Now if we checkout feature-1 branch by running
$ git checkout feature-1
The content of our HEAD file changes to
ref: refs/heads/feature-1
// TODO
1. Try creating a file refs/heads/feature-2
2. Run git log
3. Put the hash inside that file
4. Try running git branch
Staging area
When you create a file you are creating the file in your local file system and after you are done you add the file to git by running $ git add .
this adds the file to the staging area. Then when you make commit the files the commit object is created for files in the staging area.
So the question now is where is this staging area? The answer is it is in the index file
We can see the contents of the staging area by running
$ git ls-files --stage
which gives us
100644 e965047ad7c57865823c7d992b1d046ea66edf78 0 README.md
// TODO
1. Create a README2.md file
2. Run git ls-files --stage and look at its content
3. Run git add .
4. Now run git ls-files --stage again
Note:
- We have skipped some details like tags, packing...

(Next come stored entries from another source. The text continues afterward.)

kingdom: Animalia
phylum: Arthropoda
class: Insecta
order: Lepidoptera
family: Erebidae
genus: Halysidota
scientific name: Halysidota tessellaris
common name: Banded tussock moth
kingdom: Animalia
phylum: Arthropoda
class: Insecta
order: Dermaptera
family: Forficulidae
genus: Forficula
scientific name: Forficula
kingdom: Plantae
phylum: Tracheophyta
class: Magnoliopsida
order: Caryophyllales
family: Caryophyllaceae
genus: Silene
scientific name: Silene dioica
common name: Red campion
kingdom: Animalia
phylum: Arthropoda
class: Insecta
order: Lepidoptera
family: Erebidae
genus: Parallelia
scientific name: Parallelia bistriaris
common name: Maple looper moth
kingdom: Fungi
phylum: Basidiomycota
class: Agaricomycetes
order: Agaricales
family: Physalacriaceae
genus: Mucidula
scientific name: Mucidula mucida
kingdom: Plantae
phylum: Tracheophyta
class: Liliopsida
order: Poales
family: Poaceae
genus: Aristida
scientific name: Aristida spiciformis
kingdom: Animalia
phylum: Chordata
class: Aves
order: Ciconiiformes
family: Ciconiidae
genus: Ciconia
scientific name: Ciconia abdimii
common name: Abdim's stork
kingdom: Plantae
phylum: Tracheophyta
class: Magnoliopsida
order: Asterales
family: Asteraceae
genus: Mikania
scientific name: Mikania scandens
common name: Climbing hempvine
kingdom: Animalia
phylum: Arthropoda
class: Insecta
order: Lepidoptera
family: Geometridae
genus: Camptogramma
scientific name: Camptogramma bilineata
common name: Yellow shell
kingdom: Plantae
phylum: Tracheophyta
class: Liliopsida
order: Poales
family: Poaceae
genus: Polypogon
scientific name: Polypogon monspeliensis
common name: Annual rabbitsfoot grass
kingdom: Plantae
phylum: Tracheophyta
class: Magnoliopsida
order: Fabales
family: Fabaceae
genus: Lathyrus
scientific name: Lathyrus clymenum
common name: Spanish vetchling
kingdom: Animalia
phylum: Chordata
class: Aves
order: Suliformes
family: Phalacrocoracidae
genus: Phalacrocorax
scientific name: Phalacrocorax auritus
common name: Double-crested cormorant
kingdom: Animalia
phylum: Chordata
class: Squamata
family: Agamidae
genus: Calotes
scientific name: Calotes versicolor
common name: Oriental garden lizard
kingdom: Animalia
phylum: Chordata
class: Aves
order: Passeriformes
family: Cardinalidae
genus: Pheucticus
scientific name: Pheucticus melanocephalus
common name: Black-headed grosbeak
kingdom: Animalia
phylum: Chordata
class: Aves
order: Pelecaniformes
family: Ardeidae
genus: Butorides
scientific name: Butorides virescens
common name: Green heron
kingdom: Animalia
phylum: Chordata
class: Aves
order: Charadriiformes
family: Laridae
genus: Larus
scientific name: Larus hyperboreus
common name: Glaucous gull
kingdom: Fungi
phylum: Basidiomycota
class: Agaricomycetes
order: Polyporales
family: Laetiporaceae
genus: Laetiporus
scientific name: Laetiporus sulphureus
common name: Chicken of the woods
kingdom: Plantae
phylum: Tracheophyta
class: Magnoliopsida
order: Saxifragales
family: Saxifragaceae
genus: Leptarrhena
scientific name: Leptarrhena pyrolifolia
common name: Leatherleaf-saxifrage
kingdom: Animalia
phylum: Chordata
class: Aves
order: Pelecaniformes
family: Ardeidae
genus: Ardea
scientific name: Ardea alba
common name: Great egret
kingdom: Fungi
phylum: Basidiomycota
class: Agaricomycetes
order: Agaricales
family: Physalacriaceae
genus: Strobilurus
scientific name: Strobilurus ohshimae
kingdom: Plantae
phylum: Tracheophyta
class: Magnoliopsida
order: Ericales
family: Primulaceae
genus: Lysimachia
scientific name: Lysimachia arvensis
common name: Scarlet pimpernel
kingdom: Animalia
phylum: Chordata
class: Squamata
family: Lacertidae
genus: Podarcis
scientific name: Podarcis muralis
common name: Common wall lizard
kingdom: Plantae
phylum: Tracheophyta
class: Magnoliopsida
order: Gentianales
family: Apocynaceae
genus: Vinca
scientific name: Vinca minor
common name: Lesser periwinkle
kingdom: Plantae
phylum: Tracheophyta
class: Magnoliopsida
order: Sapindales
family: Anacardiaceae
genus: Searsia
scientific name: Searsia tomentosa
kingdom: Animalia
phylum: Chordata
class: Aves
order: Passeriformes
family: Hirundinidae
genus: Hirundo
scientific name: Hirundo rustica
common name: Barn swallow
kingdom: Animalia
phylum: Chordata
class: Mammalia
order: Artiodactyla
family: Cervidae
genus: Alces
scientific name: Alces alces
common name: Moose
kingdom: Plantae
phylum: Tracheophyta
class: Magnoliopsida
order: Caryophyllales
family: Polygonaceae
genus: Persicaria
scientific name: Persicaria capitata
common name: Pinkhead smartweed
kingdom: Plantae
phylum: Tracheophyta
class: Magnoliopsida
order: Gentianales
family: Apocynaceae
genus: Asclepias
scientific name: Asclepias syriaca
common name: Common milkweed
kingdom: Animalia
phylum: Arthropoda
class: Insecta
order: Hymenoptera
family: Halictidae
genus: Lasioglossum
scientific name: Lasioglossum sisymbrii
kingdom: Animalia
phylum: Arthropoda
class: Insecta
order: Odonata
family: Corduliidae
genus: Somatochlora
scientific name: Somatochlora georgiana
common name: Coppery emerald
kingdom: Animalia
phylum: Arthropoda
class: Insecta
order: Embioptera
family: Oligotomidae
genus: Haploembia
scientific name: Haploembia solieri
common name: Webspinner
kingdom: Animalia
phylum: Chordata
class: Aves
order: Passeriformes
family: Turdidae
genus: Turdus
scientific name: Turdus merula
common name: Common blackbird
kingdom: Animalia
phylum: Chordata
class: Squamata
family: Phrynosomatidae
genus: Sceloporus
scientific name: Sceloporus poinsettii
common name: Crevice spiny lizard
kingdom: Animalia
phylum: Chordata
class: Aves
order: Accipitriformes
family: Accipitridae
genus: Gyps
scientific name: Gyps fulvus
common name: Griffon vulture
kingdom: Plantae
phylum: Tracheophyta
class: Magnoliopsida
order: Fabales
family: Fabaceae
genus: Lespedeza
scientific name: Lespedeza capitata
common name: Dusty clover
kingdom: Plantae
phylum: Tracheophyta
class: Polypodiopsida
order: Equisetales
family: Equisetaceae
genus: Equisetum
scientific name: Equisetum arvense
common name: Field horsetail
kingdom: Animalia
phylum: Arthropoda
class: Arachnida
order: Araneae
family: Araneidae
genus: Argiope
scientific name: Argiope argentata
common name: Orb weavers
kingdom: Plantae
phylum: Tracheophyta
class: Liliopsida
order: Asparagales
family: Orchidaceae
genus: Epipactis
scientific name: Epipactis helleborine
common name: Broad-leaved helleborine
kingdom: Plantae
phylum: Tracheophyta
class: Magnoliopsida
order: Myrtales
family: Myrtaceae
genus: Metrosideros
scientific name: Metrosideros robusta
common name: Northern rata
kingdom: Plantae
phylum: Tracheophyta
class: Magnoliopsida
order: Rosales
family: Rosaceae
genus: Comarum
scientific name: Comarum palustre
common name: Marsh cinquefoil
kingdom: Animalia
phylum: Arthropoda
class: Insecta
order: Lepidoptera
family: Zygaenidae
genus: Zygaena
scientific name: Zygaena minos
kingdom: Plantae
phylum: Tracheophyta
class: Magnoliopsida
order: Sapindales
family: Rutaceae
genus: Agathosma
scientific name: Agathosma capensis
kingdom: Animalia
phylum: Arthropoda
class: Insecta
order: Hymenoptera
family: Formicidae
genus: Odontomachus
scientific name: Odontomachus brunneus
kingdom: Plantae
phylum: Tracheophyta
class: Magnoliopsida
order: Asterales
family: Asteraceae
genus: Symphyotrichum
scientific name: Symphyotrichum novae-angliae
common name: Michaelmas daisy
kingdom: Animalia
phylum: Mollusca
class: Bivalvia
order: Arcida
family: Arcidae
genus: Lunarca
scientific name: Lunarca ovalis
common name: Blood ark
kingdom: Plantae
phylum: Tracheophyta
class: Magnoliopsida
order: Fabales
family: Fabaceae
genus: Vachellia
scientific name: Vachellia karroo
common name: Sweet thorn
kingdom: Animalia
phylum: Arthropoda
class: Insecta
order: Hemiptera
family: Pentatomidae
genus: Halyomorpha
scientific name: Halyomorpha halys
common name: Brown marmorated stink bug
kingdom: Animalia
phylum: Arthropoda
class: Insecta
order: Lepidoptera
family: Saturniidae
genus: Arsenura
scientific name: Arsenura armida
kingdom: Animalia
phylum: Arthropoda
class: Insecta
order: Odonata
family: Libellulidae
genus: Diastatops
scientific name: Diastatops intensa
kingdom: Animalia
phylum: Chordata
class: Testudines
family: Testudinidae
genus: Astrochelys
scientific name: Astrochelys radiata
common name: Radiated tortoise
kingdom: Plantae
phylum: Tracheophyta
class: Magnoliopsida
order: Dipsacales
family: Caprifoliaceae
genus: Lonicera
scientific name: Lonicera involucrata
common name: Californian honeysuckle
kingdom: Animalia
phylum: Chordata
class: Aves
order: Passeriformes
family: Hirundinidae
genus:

- The number 100644 is essentially permissions of the file
Thanks to Yancy Min for sharing their work on Unsplash
Top comments (2)
Very insightful content!
So basically all that we edit and write in our files are stored inside a mere 40 char string encoded with SHA1? Or are there any limitations to this?
Thank you!
Thank you @heytulsiprasad there are some limitations of SHA1. Git is working on migrating to SHA256 for better hash security lwn.net/Articles/811068/ but it will take some time.